Se preparó algo de comer. Después bebió grappa . Se asomó a la ventana y con los ojos cerrados disfrutó de los rayos de sol.
Las ocho. Estaba cansado. No podía irse a dormir, tenía mucho que hacer.
Abrió las cámaras de la vivienda vecina. Numeró cada casete. Con las cintas 1 a 26 apiladas delante del pecho regresó haciendo equilibrios a su propia vivienda. Puso una casete virgen en el vídeo. En la cámara introdujo la cinta 1.
En la pantalla del televisor apareció el Spider a toda velocidad, rugiendo por Brigittenauer Lände en dirección a la cámara. Cuando pasó a su lado, el ruido del motor era tan ensordecedor que Jonas, asustado, bajó el volumen.

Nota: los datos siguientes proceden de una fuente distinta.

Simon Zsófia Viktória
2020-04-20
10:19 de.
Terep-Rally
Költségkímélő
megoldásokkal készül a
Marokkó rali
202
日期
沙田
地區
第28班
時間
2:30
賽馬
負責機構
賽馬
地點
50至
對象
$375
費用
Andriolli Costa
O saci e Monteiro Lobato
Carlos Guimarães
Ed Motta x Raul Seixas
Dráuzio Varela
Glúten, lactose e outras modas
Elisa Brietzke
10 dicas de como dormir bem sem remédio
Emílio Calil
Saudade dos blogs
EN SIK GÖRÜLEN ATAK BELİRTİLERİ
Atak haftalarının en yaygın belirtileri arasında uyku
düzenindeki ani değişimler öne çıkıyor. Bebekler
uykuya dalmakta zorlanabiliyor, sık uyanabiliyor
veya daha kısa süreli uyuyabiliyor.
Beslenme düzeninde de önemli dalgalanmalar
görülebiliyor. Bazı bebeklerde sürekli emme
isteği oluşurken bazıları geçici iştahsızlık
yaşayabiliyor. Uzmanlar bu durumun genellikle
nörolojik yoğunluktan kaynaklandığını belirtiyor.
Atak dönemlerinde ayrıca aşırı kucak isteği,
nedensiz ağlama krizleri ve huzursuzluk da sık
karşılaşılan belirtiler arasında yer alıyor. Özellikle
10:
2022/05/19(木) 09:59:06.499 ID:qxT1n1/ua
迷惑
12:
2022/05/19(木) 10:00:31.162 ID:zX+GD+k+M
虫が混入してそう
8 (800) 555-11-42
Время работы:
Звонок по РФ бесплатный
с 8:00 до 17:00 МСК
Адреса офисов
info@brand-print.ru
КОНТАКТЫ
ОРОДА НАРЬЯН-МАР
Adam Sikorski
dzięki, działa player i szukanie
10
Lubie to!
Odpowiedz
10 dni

El estrépito dejó de oírse y al poco rato reinaba de nuevo el silencio.
La pantalla mostraba la calle Lände vacía.
Sin el menor movimiento.
Avanzó la cinta. Tres, ocho, doce minutos. Apretó el play. De nuevo vio la calle Lände inmóvil. Aguardó. A los pocos minutos se oyó a lo lejos el rugido de un motor acercándose rápidamente. El Spider entró en el encuadre. Se dirigía con el capó abollado hacia la cámara. Pasó rugiendo a su lado.
La calle estaba abandonada. El viento mecía suavemente las ramas de los árboles que la bordeaban.
Jonas rebobinó hasta el principio. Pulsó el start de la cámara y la tecla de grabación del vídeo. Detuvo la grabación justo en el momento en que el coche salía de la imagen lanzado. Extrajo la cinta 1 y colocó la cinta 2. Mostraba el trayecto visto desde el balcón. Apretó la tecla roja. La paró de nuevo en el momento en que el Spider abandonaba la imagen.
La tercera cinta procedía de la segunda cámara del balcón. Había filmado el puente Heiligenstädter Brücke. Tuvo que rebobinarla dos veces para averiguar el momento exacto en que el coche entraba en el encuadre. El Spider desaparecía en el otro lado del canal. Jonas detuvo la grabación. Dejó correr la cinta en la cámara.
Contemplaba el puente inanimado.
Ninguna persona había visto aún lo que él veía en ese momento. El pretil del puente, el agua del canal del Danubio. La calle, el semáforo intermitente. Se había grabado ese día poco después de las 15 horas, pero no había habido ninguna persona cerca. Esa grabación había sido tomada por una máquina, sin testigos humanos. Eso habría divertido a lo sumo a la máquina misma y a sus motivaciones. Al semáforo. A los arbustos. A nadie más.